Exercise A
List the five numbered reasons for using the pattern given in the post on double dispatch below.
Exercise B
Answer these from the post on double dispatch below:
(i) According to the first reason, how often does the model change compared with the operations?
(ii) Which check does the fifth reason say it wants to avoid?
(iii) In Java, when is the method signature to call chosen, and what does that choice depend on?

(Text segment begins)

Double dispatch is just one reason among others to use this pattern.
But note that it is the single way to implement double or more dispatch in languages that uses a single dispatch paradigm.

Here are reasons to use the pattern :

1) We want to define new operations without changing the model at each time because the model doesn’t change often wile operations change frequently.

2) We don't want to couple model and behavior because we want to have a reusable model in multiple applications or we want to have an extensible model that allow client classes to define their behaviors with their own classes.

3) We have common operations that depend on the concrete type of the model but we don’t want to implement the logic in each subclass as that would explode common logic in multiple classes and so in multiple places.

4) We are using a domain model design and model classes of the same hierarchy perform too many distinct things that could be gathered somewhere else.

5) We need a double dispatch.
We have variables declared with interface types and we want to be able to process them according their runtime type … of course without using if (myObj instanceof Foo) {} or any trick.
The idea is for example to pass these variables to methods that declares a concrete type of the interface as parameter to apply a specific processing. This way of doing is not possible out of the box with languages relies on a single-dispatch because the chosen invoked at runtime depends only on the runtime type of the receiver.
Note that in Java, the method (signature) to call is chosen at compile time and it depends on the declared type of the parameters, not their runtime type.

(Text segment ends)
(Records provided begins)

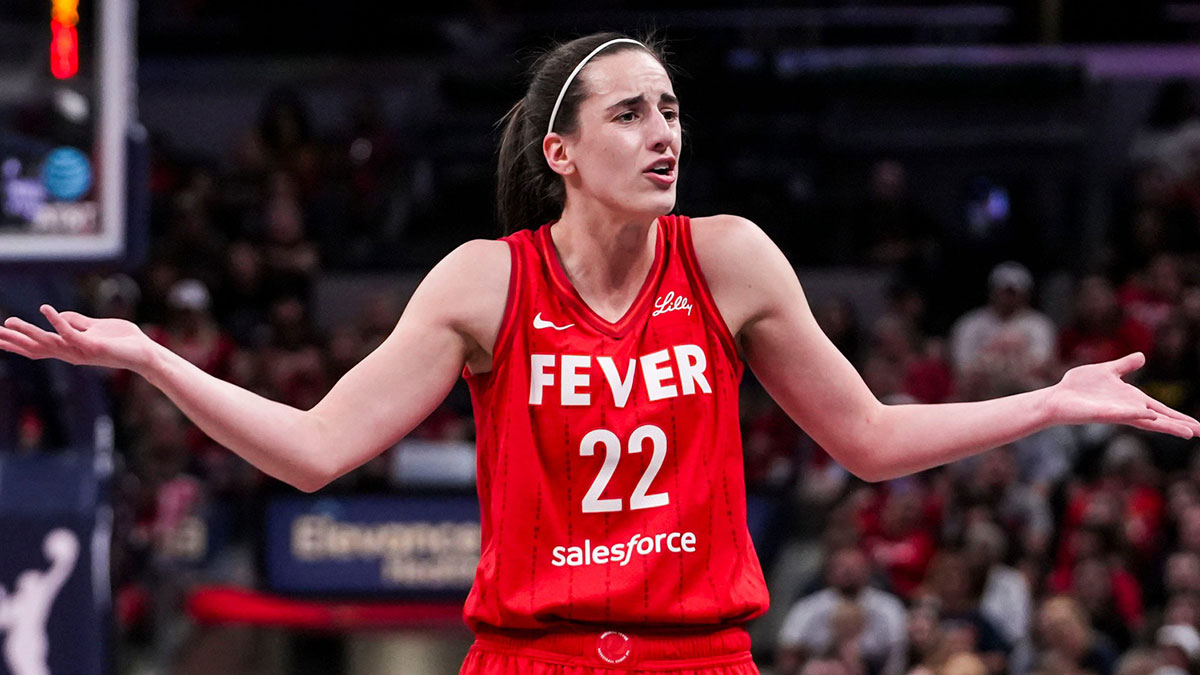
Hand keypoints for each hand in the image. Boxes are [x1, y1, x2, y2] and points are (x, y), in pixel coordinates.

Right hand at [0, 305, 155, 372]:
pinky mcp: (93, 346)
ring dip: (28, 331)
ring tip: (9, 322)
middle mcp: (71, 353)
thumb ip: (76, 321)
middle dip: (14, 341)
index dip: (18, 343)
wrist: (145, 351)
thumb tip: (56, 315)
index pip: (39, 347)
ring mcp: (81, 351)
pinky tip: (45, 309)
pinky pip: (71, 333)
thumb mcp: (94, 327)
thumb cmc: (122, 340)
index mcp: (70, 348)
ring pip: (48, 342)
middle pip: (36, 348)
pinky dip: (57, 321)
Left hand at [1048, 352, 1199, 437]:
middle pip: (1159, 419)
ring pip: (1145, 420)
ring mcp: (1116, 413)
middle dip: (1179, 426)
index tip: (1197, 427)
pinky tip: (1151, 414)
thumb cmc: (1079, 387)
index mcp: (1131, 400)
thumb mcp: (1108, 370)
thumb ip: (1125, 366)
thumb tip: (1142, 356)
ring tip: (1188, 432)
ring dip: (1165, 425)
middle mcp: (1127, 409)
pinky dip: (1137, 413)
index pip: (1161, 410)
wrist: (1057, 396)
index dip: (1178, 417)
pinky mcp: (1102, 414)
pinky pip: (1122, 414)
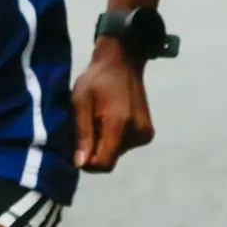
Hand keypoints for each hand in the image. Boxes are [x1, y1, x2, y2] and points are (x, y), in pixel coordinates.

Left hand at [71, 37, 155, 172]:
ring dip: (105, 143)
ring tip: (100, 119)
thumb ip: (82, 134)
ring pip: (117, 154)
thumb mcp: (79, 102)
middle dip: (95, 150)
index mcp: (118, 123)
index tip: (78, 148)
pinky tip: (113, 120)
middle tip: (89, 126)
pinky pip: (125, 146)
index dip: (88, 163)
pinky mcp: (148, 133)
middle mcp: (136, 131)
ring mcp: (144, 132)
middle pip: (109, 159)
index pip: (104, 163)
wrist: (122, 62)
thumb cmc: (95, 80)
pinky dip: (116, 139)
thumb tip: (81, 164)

(Records provided ends)
(Records provided begins)

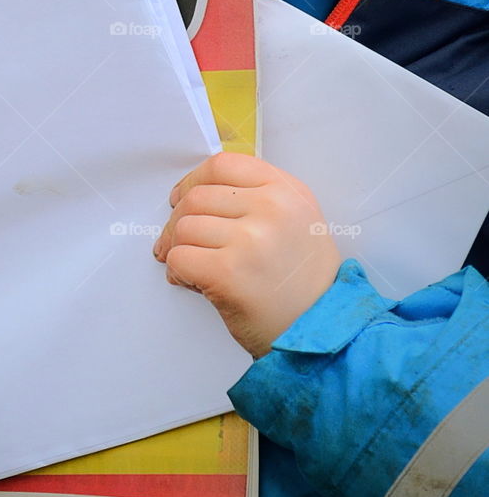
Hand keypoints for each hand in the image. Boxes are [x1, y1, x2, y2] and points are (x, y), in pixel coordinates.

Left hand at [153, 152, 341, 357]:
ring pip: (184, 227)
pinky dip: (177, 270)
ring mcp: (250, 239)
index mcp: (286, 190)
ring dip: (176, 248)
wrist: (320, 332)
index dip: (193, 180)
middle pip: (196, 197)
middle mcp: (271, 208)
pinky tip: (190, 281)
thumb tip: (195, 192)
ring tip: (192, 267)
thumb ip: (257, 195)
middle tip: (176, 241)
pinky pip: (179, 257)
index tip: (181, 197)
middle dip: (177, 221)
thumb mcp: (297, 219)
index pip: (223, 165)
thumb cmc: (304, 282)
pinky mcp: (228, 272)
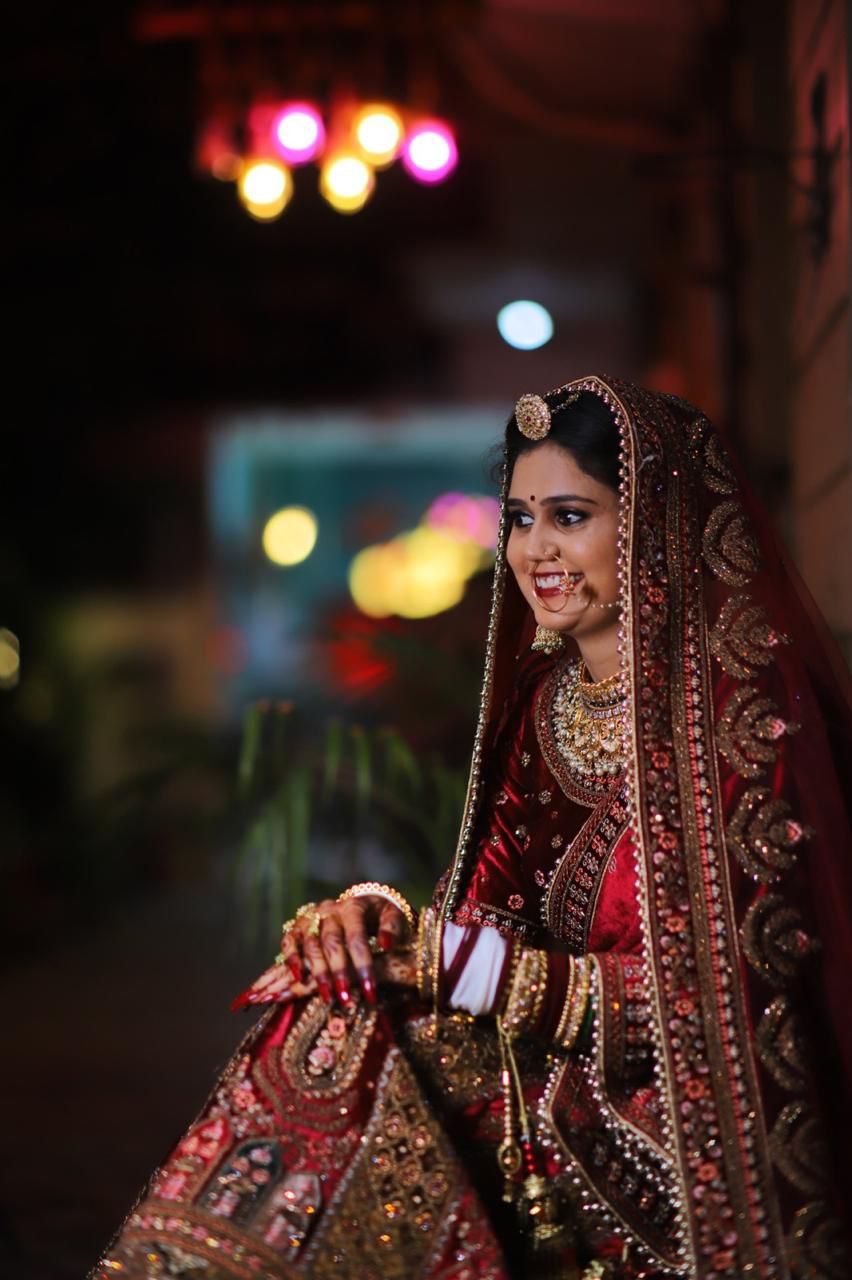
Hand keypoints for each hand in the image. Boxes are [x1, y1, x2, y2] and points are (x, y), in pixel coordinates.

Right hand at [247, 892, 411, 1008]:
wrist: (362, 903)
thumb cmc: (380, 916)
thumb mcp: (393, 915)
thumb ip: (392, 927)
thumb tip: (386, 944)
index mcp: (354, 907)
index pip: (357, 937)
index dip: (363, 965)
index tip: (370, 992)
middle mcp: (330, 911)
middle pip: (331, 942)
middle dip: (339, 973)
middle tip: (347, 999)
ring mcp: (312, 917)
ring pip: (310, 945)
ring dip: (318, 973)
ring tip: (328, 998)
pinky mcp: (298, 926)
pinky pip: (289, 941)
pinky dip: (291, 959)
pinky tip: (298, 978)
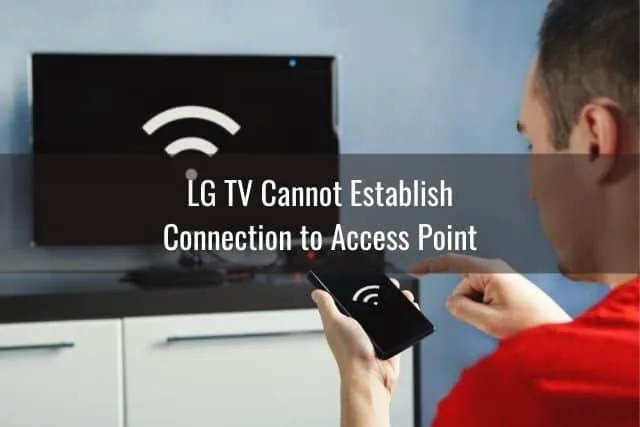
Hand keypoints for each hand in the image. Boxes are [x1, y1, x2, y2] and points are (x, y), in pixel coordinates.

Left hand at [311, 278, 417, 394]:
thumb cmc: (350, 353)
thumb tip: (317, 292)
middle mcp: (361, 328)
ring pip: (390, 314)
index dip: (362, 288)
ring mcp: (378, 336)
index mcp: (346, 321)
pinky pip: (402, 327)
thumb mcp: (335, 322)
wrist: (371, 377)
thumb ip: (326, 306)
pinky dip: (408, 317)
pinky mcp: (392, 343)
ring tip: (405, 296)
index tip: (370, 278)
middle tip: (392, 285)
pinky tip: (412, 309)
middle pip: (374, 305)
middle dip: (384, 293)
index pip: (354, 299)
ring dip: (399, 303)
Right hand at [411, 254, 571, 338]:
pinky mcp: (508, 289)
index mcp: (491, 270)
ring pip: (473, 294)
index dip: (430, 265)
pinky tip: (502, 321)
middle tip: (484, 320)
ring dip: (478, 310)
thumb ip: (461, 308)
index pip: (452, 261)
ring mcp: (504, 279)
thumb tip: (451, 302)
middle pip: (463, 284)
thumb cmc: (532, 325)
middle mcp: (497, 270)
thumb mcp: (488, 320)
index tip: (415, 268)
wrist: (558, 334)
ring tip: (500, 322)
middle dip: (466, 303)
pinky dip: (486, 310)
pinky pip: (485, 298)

(Records provided ends)
(Records provided begins)

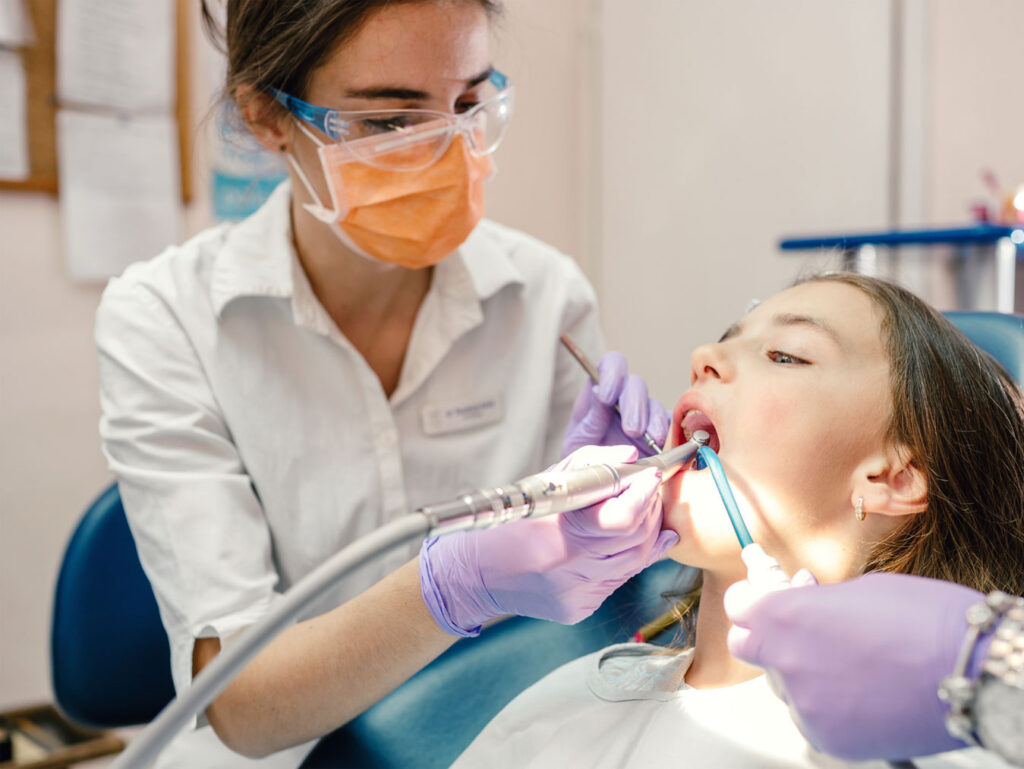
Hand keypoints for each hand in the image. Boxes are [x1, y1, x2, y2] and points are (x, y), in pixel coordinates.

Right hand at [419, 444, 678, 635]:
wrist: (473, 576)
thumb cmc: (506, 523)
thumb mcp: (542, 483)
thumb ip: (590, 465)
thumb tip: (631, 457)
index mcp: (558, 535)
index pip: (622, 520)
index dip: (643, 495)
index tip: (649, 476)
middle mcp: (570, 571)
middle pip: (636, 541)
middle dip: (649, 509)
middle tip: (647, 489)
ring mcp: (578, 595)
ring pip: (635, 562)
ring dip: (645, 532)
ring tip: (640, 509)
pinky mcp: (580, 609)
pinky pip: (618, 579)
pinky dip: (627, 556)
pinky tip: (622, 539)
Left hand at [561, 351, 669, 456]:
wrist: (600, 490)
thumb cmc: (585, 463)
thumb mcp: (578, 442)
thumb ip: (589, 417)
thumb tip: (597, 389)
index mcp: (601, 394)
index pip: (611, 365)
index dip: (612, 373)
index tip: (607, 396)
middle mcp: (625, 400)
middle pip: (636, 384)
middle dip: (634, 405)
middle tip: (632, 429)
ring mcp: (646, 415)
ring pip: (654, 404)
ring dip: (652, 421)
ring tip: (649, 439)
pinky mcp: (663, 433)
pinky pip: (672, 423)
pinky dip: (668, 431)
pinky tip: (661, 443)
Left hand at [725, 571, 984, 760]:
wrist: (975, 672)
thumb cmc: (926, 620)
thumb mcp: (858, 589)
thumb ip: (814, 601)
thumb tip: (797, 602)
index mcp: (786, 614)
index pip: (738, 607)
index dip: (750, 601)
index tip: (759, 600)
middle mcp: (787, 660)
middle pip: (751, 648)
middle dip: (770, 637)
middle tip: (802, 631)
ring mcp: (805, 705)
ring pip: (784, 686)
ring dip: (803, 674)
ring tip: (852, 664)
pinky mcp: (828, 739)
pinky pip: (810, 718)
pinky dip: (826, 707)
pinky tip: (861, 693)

(Records provided ends)

Final answer A
1) New operations can be defined without changing the model each time, since the model changes rarely while operations change often.
2) Model and behavior are not coupled, so the model can be reused across applications or extended by client classes that define their own behaviors.
3) Common operations depend on the model's concrete type, but their logic should not be spread across every subclass.
4) In a domain model design, classes of the same hierarchy do too many distinct things that could be gathered elsewhere.
5) Double dispatch is needed: variables declared with interface types must be processed according to their runtime type without instanceof checks or other tricks.

Final answer B
(i) The model doesn't change often, while operations change frequently.
(ii) if (myObj instanceof Foo) {}
(iii) It is chosen at compile time and depends on the declared type of the parameters, not their runtime type.